It's Termite Awareness Week. The National Pest Management Association (NPMA) uses this week, March 15-March 21, to educate people in the U.S. about termite prevention. Namibia may be known as "The Cheetah Capital of the World," but we also have our share of termites, too. Like their American counterparts, termites here can be destructive to human structures and strip farmlands of life-supporting vegetation.
So what does this have to do with cheetah conservation?
From the African farmer's perspective, cheetahs and termites have much in common. Historically both have been perceived as worthless vermin, pests that threaten human livelihoods. Species perceived to interfere with human livelihoods often become targets for mass eradication. During the 1970s and 1980s approximately 10,000 cheetah were removed from Namibia by farmers for posing predation threats to livestock. And for many years now, African farmers have been trying to rid the landscape of termites, because they perceive them to compete with cattle over grassland grazing.

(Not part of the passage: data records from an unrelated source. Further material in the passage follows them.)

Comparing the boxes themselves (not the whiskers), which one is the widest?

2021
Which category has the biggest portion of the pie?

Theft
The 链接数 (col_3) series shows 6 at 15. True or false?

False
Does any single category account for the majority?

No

Early research I conducted in the 1980s and 90s revealed cheetahs most often were not the true culprits in livestock predation cases. But because cheetahs hunt by day and live on farmlands, they were bearing an unjust amount of blame, simply because they were more visible to humans. With termites, newer research indicates the tall dirt mounds termites build may sustain significantly more tree, shrub, insect and animal life than the land surrounding the mound. So rather than threaten, the presence of termites and termite mounds can actually help farmers. Like earthworms, termites burrow through soil and grass to aerate the soil, allowing more water to seep into the ground. Termite droppings, combined with the aeration, create fertile soil with higher nitrogen and phosphorous content. This process results in tall grass and other vegetation proliferating around the mounds, feeding livestock and other grazers, like the zebra, cape buffalo and people. Wait -- people?

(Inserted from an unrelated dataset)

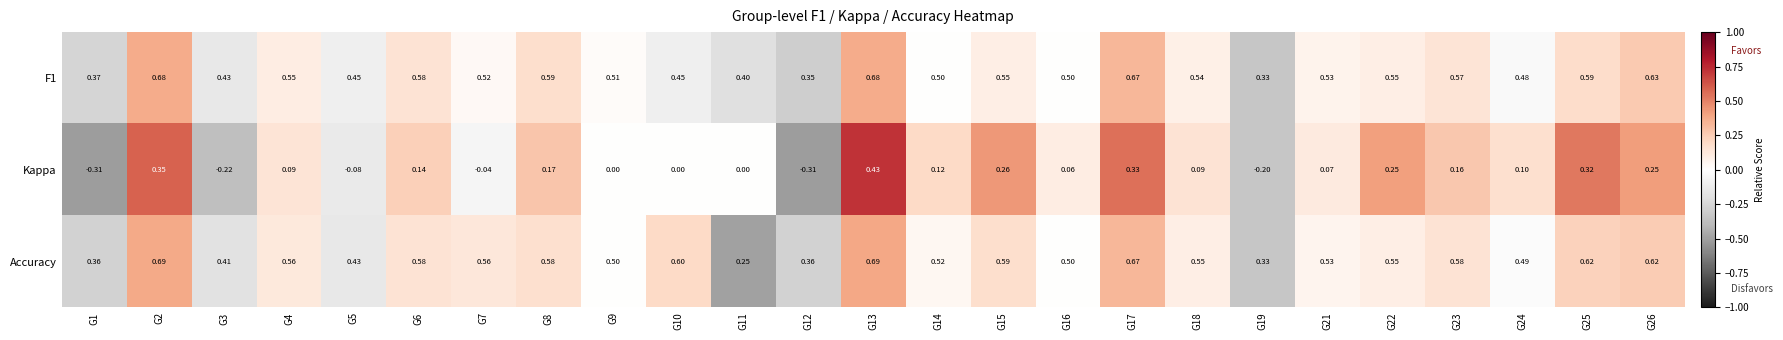

Which series has the widest spread of values?

Kappa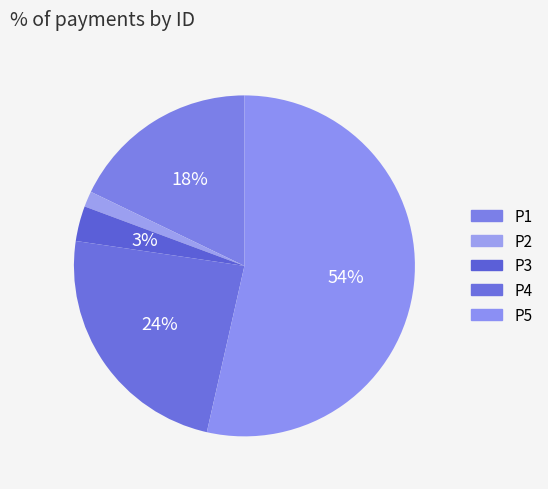

Which slice is the largest?

P5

A little known fact outside of Namibia, termites produce a delectable, edible mushroom species, Termitomyces schimperi. This mushroom is found only in Namibia and other northern regions of southern Africa. They are also known as Ejova or Omajowa in Herero, and as Termitenpilz in German. These mushrooms grow to be enormous, up to 1kg, and while humans can cultivate them they are never as successful at growing them as termites. As soon as the rainy season begins, these delicious fungi emerge (November through March). Namibians, including me, love these mushrooms! We forage for them to use in meals or to sell at roadside stands. The mushrooms can replace meat in many recipes, and we relish including them with staff meals at our CCF commissary.

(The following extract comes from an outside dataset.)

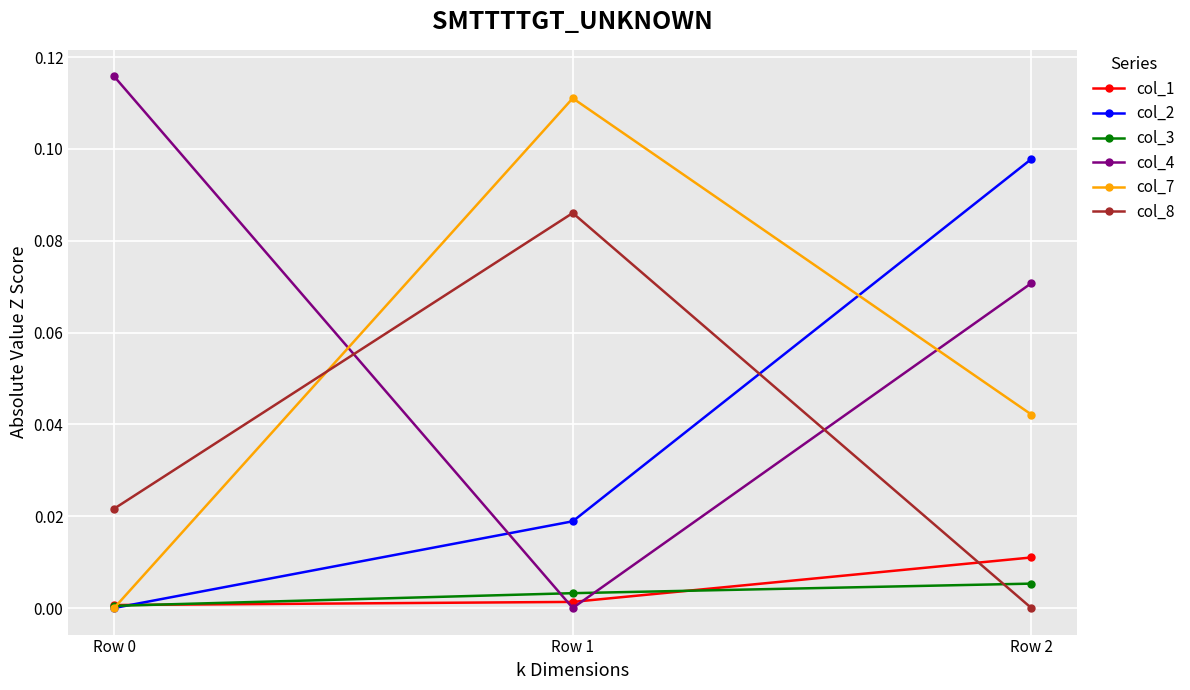

Does the chart have visible grid lines?

Yes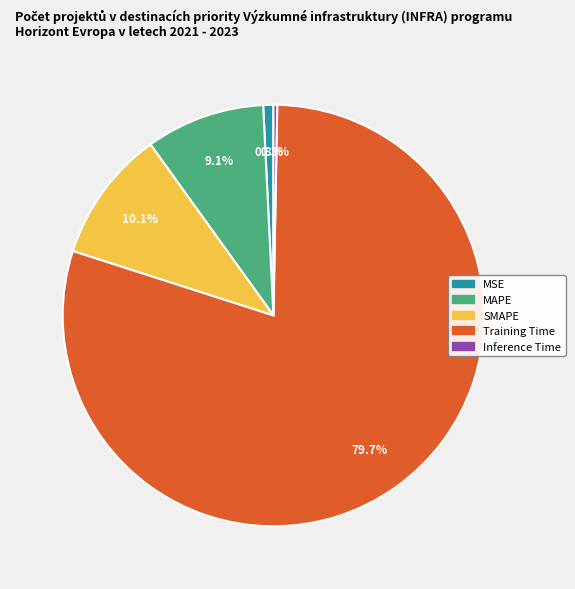

Between Inference Time and SMAPE, which is larger?

SMAPE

Omajowa mushrooms are part of Namibian culture, are highly prized, and are seen as a symbol of prosperity. Ever since my arrival in Namibia in 1990 I have participated in mushroom hunts every rainy season. It is one of the highlights of the year. We cook the mushrooms and share them at meals and they are delicious when fried in butter until golden brown. Mmmm... crispy on the outside and seasoned simply with salt! We have fantastic cooks here at CCF who make magic with Namibian agricultural products, including the goat milk, honey and wine we produce on our model farm. Our cooks have begun to publish CCF recipes on our Pinterest page, so you can prepare and share some authentic Namibian meals and share them with friends and family, too.
For more than 25 years, CCF has been working side by side with rural farming communities to address human-wildlife conflict in Namibia. Our programs not only help farmers control predation by offering practical tools, but educate them on "cheetah economics" and the role of the species in maintaining a healthy, farmland-bushveld ecosystem. Like cheetahs, termites also play an important role in maintaining ecosystem biodiversity.
Help us celebrate Termite Awareness Week by taking a moment to consider its total impact. Cheetahs are known as the best hunters on the savanna, as their kills feed many other species besides their own. Perhaps we should be thinking of termites as the best farmers?